Jean Bellorini a su créer de belles images pour évoquer ce combat  légendaire décrit il y a vingt-cinq siècles par Sophocle et vécu d’aujourd’hui par ces jeunes Afghanes.  A la toute fin du spectacle, on écoute un poème d’Atifa Azizpor, l’actrice qui joue Ismène et c’est aussi un beau moment: «Les Ismène abandonnées,/Elles gardent l’espoir des printemps à venir./ Elles gardent l’espoir de revoir un jour la liberté s’élever parmi elles./Il y a une chaîne sur la porte./Derrière cette porte,/Il y a des petites filles./Les tyrans ont fermé cette porte./ Les Antigone ont été tuées à cause de leur trop grande audace./Les Ismène sont toujours vivantes avec toutes leurs souffrances./Elles espèrent chanter le chant de la liberté, (…) Seront-elles entendues ? »
Jean Bellorini a bien dirigé ces neuf jeunes actrices et a su créer de magnifiques images, peut-être à certains moments, même un peu trop envoûtantes. On aurait bien aimé entendre leurs voix, autrement que par le biais de ces foutus micros H.F. qui uniformisent tout. Et dont on voit pas l’utilité dans l’espace limité des Bouffes du Nord…

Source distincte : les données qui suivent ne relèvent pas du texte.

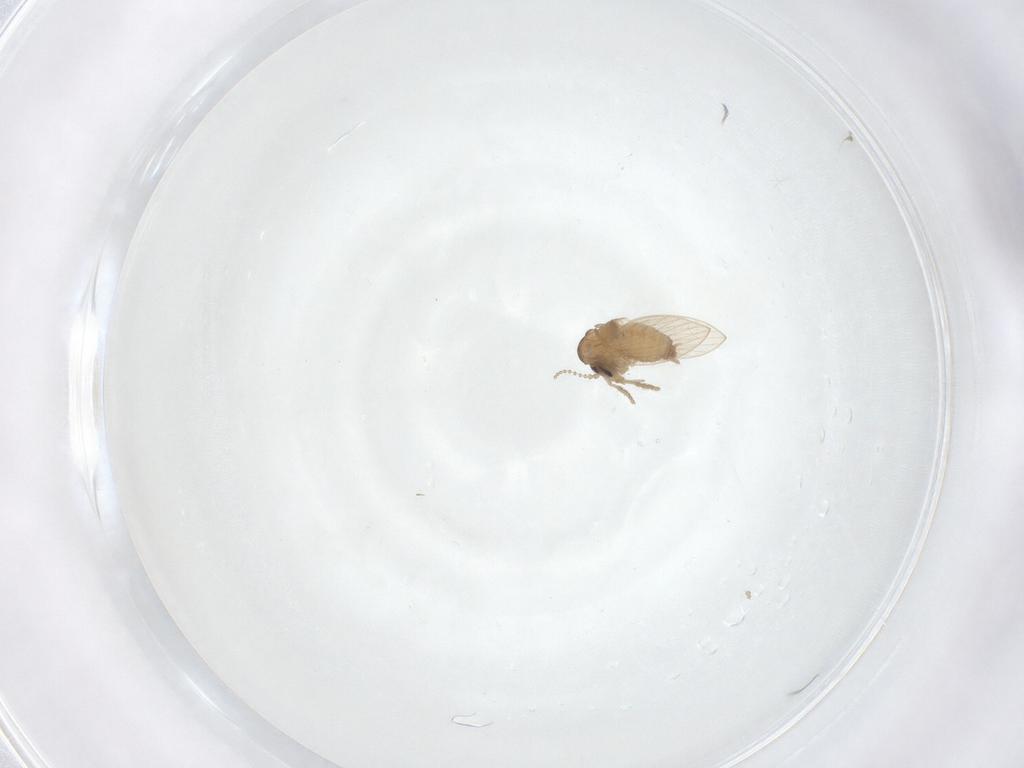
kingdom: Animalia
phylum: Arthropoda
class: Insecta
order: Diptera
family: Psychodidae
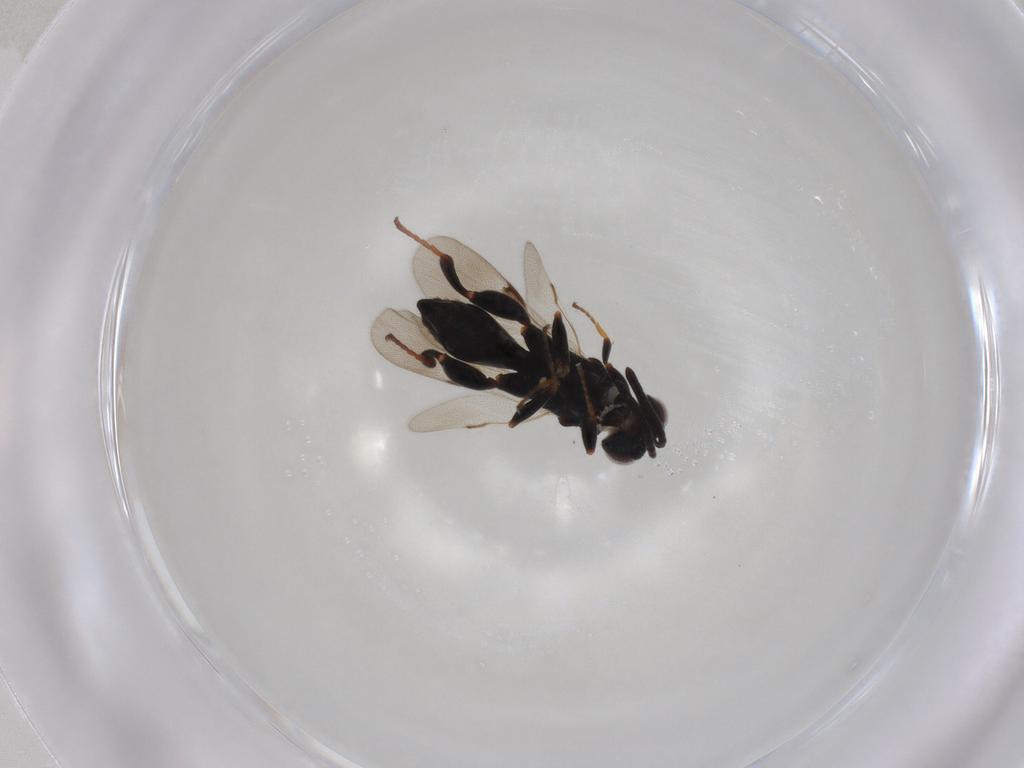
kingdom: Animalia
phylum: Arthropoda
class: Insecta
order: Hymenoptera
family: Chalcididae
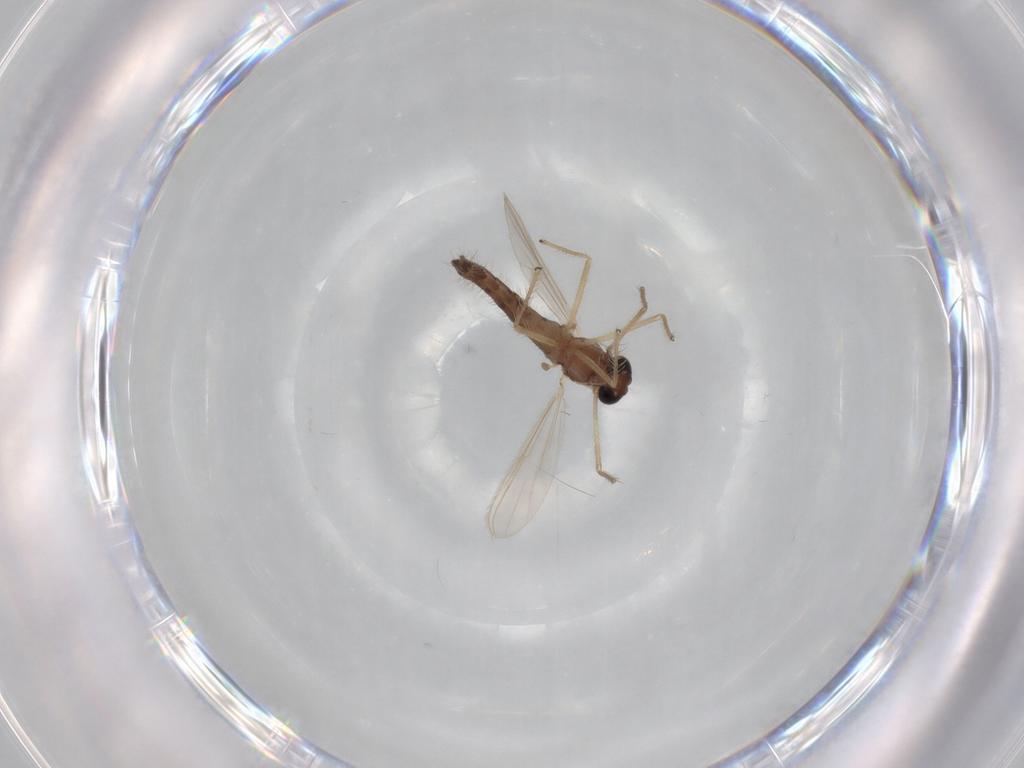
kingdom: Animalia
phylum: Arthropoda
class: Insecta
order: Diptera
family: Chironomidae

Nous aurions aussi bien aimé qu’il y ait un écran de sur-titrage au-dessus de la scène, ce qui éviterait de suivre la traduction à gauche ou à droite de la scène, donc mal. A ces réserves près, ces Messagères sont un spectacle exemplaire dans l’histoire du théâtre français, même si Peter Broook employa très souvent dans ces mêmes Bouffes du Nord, de nombreux acteurs d’origine étrangère, comme le Polonais Andrzej Seweryn, le Japonais Yoshi Oïda, etc.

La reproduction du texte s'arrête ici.